We all have the right to choose how our attitudes will be, are we going to sort and file or are we going to let the junk in our lives pile up until we explode....I pray your day is filled with good choices and that you receive the blessings you deserve for those choices. God bless each of you. 

A Choice To Make

I believe that, at least to some degree, we can each exercise control over our outlook and attitudes. And the problem is - if we don't control our attitudes, they will surely control us. 

One farmer took charge of his outlook. He did it by filling his mind with awe and gratitude. He found that doing this gave him more energy to work on problems and to tackle those things that needed his attention. His neighbor's outlook could not have been more different. 

One summer morning he exclaimed, "Look at the beautiful sky. Did you ever see such a glorious sunrise?" 

She countered. "It'll probably get so hot the crops will scorch." 

During an afternoon shower, he commented, "Isn't this wonderful? Mother Nature is giving the corn a drink today." 

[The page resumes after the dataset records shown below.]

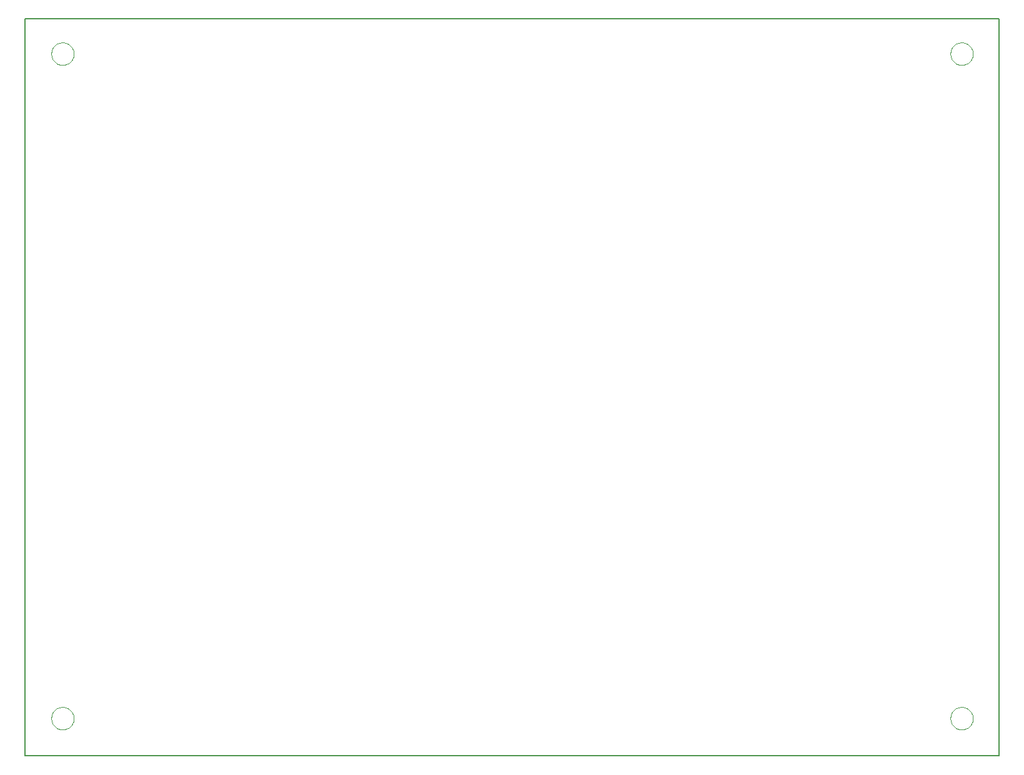
<source format=gko>
G75*
G70*
%OFA0B0*%
%FSLAX24Y24*%
%IPPOS*%
%LPD*%
%AMOC8*
5,1,8,0,0,1.08239X$1,22.5*
%
%ADD10C,0.0080*%
%ADD11C,0.0000*%
D10*
X000140Y000140D02*
X000140Y039510D01*
X052132Y039510D01*
X052132Y000140D01*
X000140Y000140D01*
D11*
X001540Y002140D02*
X001542Y002189D01*
X001548Y002237D01*
X001558Y002285D01*
X001572Y002332D01*
X001589Y002378D01*
X001610Y002422D01*
X001635Y002464D01*
X001663Y002504D01*
X001695Y002542D01*
X001729Y002577D01*
X001766Y002609D01*
X001805Y002638D01*
X001847Y002664D01*
X001891Y002686D01*
X001936Y002704D01*
X001983Y002719D01*
X002030Y002730D01*
X002079Y002737D01*
X002128Y002740D01*
X002177Y002739D01*
X002225Y002734D01*
X002274Y002725D01*
X002321Y002712D01*
X002367Y002695D01*
X002411Y002675D01*
X002454Y002651D01*
X002495Y002624D01*
X002533Y002593D01*
X002569Y002560D01*
X002601Y002524D01*
X002631Y002485D01*
X002658Y002444D01*
X002681Y002400D01*
X002700Y002355D01*
X002716Y002309D01*
X002728Y002262D01*
X002736Y002213D01*
X002740Y002164D01*
X002740Y002116D01*
X002736Y002067D01*
X002728Y002018D01*
X002716Y001971D01*
X002700Y001925D01*
X002681Y001880D01*
X002658Y001836D01*
X002631Y001795D01*
X002601Y001756D01*
X002569Y001720D01*
X002533Y001687D01*
X002495Y001656D01*
X002454Y001629D01*
X002411Y001605D01*
X002367Y001585D01*
X002321Y001568D01*
X002274Y001555D01*
X002225Y001546D01*
X002177Y001541D01*
X002128Y001540D01*
X002079Y001543D01*
X002030Y001550D01*
X001983Y001561D01*
X001936Y001576D01*
X001891Y001594D01*
X001847Y001616D01*
X001805Y001642D01*
X001766Y001671D01*
X001729Y001703D01*
X001695Y001738D01*
X001663Y001776D01*
X001635Y001816D01*
X001610Y001858D01*
X001589Y001902D01*
X001572Y001948D01*
X001558Y001995D01*
X001548Y002043D01*
X001542Y002091D01*
X001540Y002140D01*
X001540Y037640D02*
X001542Y037689D01*
X001548Y037737D01*
X001558Y037785D01*
X001572Y037832D01*
X001589Y037878D01*
X001610Y037922D01*
X001635Y037964D01*
X001663Y038004D01*
X001695Y038042D01*
X001729Y038077D01*
X001766Y038109D01*
X001805Y038138D01*
X001847Y038164D01*
X001891Y038186D01*
X001936Y038204D01*
X001983Y038219D01*
X002030Y038230D01*
X002079Y038237D01*
X002128Y038240D01*
X002177Y038239D01*
X002225Y038234D01*
X002274Y038225D01*
X002321Y038212D01*
X002367Y038195D01*
X002411Y038175D01*
X002454Y038151D01*
X002495Y038124D01*
X002533Y038093D01*
X002569Y038060D01*
X002601Y038024D01*
X002631Y037985D01*
X002658Y037944D01*
X002681Y037900D01*
X002700Y037855D01*
X002716Y037809D01*
X002728Y037762D01*
X002736Y037713D01*
X002740Y037664D01*
X002740Y037616D01*
X002736Y037567D01*
X002728Y037518D01*
X002716Y037471D01*
X002700Y037425D01*
X002681Y037380D01*
X002658Y037336D01*
X002631Y037295D01*
X002601Y037256D01*
X002569Y037220D01*
X002533Y037187D01*
X002495Y037156D01*
X002454Y037129D01*
X002411Y037105D01*
X002367Y037085D01*
X002321Y037068D01*
X002274Y037055D01*
X002225Y037046D01*
X002177Y037041D01*
X002128Y037040D01*
X002079Y037043D01*
X002030Y037050D01*
X001983Y037061D01*
X001936Y037076D01*
X001891Y037094D01*
X001847Y037116D01*
X001805Y037142D01*
X001766Y037171D01*
X001729Y037203D01*
X001695Y037238D01*
X001663Y037276D01*
X001635Y037316D01*
X001610Y037358D01*
X001589Y037402D01*
X001572Y037448D01*
X001558Y037495D01*
X001548Y037543D01*
X001542Y037591D01*
X001540Y037640D01*
X049540Y037640D02*
X049542Y037689D01*
X049548Y037737D01*
X049558Y037785D01*
X049572Y037832D01*
X049589Y037878D01*
X049610Y037922D01*
X049635Y037964D01*
X049663Y038004D01*
X049695Y038042D01*
X049729Y038077D01*
X049766Y038109D01*
X049805Y038138D01*
X049847Y038164D01*
X049891Y038186D01*
X049936Y038204D01*
X049983Y038219D01*
X050030Y038230D01*
X050079Y038237D01*
X050128Y038240D01*
X050177Y038239D01*
X050225Y038234D01*
X050274Y038225D01*
X050321Y038212D01*
X050367Y038195D01*
X050411Y038175D01*
X050454Y038151D01*
X050495Y038124D01*
X050533Y038093D01*
X050569Y038060D01*
X050601Y038024D01*
X050631Y037985D01*
X050658Y037944D01*
X050681Y037900D01*
X050700Y037855D01*
X050716Y037809D01*
X050728Y037762D01*
X050736Y037713D01*
X050740Y037664D01*
X050740Y037616D01*
X050736Y037567D01*
X050728Y037518D01*
X050716Y037471D01*
X050700Y037425D01*
X050681Y037380D01*
X050658Y037336D01*
X050631Y037295D01*
X050601Y037256D01*
X050569Y037220D01*
X050533Y037187D01*
X050495Y037156D01*
X050454Y037129D01*
X050411Y037105D01*
X050367Y037085D01*
X050321Y037068D01*
X050274Y037055D01*
X050225Y037046D01*
X050177Y037041D01*
X050128Y037040D01*
X050079Y037043D01*
X050030Y037050D01*
X049983Y037061D01*
X049936Y037076D01*
X049891Y037094D01*
X049847Y037116D01*
X049805Y037142D01*
X049766Y037171D01*
X049729Y037203D01*
X049695Y037238D01*
X049663Y037276D01*
X049635Y037316D01*
X049610Y037358D01*
X049589Y037402D01*
X049572Y037448D01*
X049558Y037495D01*
X049548Y037543D01*
X049542Y037591D01*
X049540Y037640D01*
X049540Y002140D02*
X049542Y002189D01*
X049548Y002237D01*
X049558Y002285D01*
X049572Y002332D01*
X049589Y002378D01*
X049610Y002422D01*
X049635Y002464D01*
X049663Y002504D01*
X049695Y002542D01*
X049729Y002577D01*
X049766Y002609D01*
X049805Y002638D01*
X049847Y002664D01*
X049891Y002686D01*
X049936Y002704D01*
X049983Y002719D01*
X050030Y002730D01*
X050079Y002737D01*
X050128Y002740D01*
X050177Y002739D01*
X050225Y002734D01*
X050274Y002725D01*
X050321Y002712D01*
X050367Y002695D01*
X050411Y002675D01*
X050454Y002651D01*
X050495Y002624D01*
X050533Y002593D01*
X050569Y002560D01*
X050601Y002524D01*
X050631Y002485D01*
X050658Y002444D01*
X050681Y002400D01*
X050700Y002355D01*
X050716Y002309D01*
X050728Y002262D01*
X050736Y002213D01*
X050740Y002164D01*
X050740Y002116D01*
X050736Y002067D01*
X050728Y002018D01*
X050716Y001971D01*
X050700Y001925D01*
X050681Y001880D01*
X050658Y001836D01*
X050631Y001795D01*
X050601Y001756D01*
X050569Y001720D01*
X050533Y001687D01*
X050495Y001656D01*
X050454Y001629D01*
X050411Y001605D01*
X050367Y001585D01*
X050321Y001568D01*
X050274Y001555D01*
X050225Y001546D01*
X050177Y001541D01*
X050128Y001540D01*
X050079Y001543D01*
X050030Y001550D01*
X049983Y001561D01*
X049936Y001576D01*
X049891Y001594D01*
X049847Y001616D01*
X049805Y001642D01*
X049766Y001671D01*
X049729Y001703D01*
X049695Y001738D01*
X049663Y001776D01*
X049635Y001816D01*
X049610Y001858D01*
X049589Y001902D01*
X049572Y001948D01*
X049558Y001995D01*
X049548Y002043D01*
X049542Y002091D01*
X049540Y002140D01*
M02*

</source>
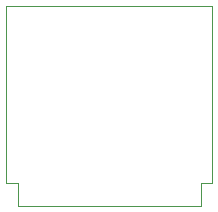
<source format=gbr>
%TF.GenerationSoftware,KiCad,Pcbnew,7.0.10*%
%TF.CreationDate,2024-04-18T15:46:53+08:00*%
%TF.ProjectId,esp32c3-vertical,65737033-3263-4332-9d76-657274696361,rev?*%
%TF.SameCoordinates,Original*%
%TF.FileFunction,Profile,NP*%
%FSLAX46Y46*%
G04 Gerber Fmt 4.6, Leading zero omitted, Abs format (unit mm)*
G04 Created by KiCad (PCBNEW 7.0.10) date 2024-04-18 15:46:53*
%MOMM*%
%LPD*%
G01*
G04 APERTURE LIST*
%TA.AperFunction,Profile*%
%ADD10C,0.100000*%
%TD*%
G04 APERTURE END LIST*
D10*
X17500000Y2000000D02*
X17500000Y17000000D01*
X0Y2000000D02*
X1000000Y2000000D01*
X16500000Y2000000D02*
X17500000Y2000000D01*
X16500000Y0D02*
X16500000Y2000000D01*
X1000000Y0D02*
X16500000Y0D01*
X0Y17000000D02*
X0Y2000000D01*
X17500000Y17000000D02*
X0Y17000000D01*
X1000000Y2000000D02*
X1000000Y0D01*
M02*

</source>
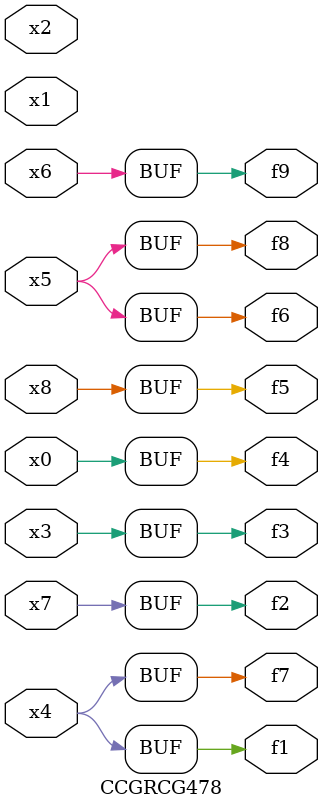
<source format=v>
module CCGRCG478(
	input x0, x1, x2, x3, x4, x5, x6, x7, x8,
	output f1, f2, f3, f4, f5, f6, f7, f8, f9
);
	assign f1 = x4;
	assign f2 = x7;
	assign f3 = x3;
	assign f4 = x0;
	assign f5 = x8;
	assign f6 = x5;
	assign f7 = x4;
	assign f8 = x5;
	assign f9 = x6;
endmodule

</source>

"And if it doesn't stop before too long," came the sour reply, "we'll wish we'd taken out flood insurance on the crops." And so it went. 

Convinced that he could instill some awe and wonder in this hardened woman, he bought a remarkable dog. Not just any mutt, but the most expensive, highly trained and gifted dog he could find. The animal was exquisite. It could perform remarkable and impossible feats that, the farmer thought, would surely amaze even his neighbor. So he invited her to watch his dog perform. 

"Fetch!" he commanded, as he tossed a stick into a lake, where it bobbed up and down in the rippling water. The dog bounded after the stick, walked ON the water, and retrieved it. "What do you think of that?" he smirked. 

Her brow wrinkled. "Hmmm. Can't swim, can he?" 

Not to sound too Pollyanna, but I agree with newscaster Paul Harvey when he said that he has never seen a monument erected for a pessimist. A stubbornly positive attitude can often make the difference between happiness and misery, between health and illness and even between life and death. 

Viktor Frankl would have agreed. Dr. Frankl chronicled his experiences as a Holocaust and concentration camp survivor in his book MAN'S SEARCH FOR MEANING. In it he asserts something really quite remarkable. He says that everything can be taken from a person except one thing. What can never be taken away is the power to choose one's attitude in any given set of circumstances. 

We can decide to choose our attitudes every day. That may be one of the most important decisions we will make. I don't want to neglect making that choice.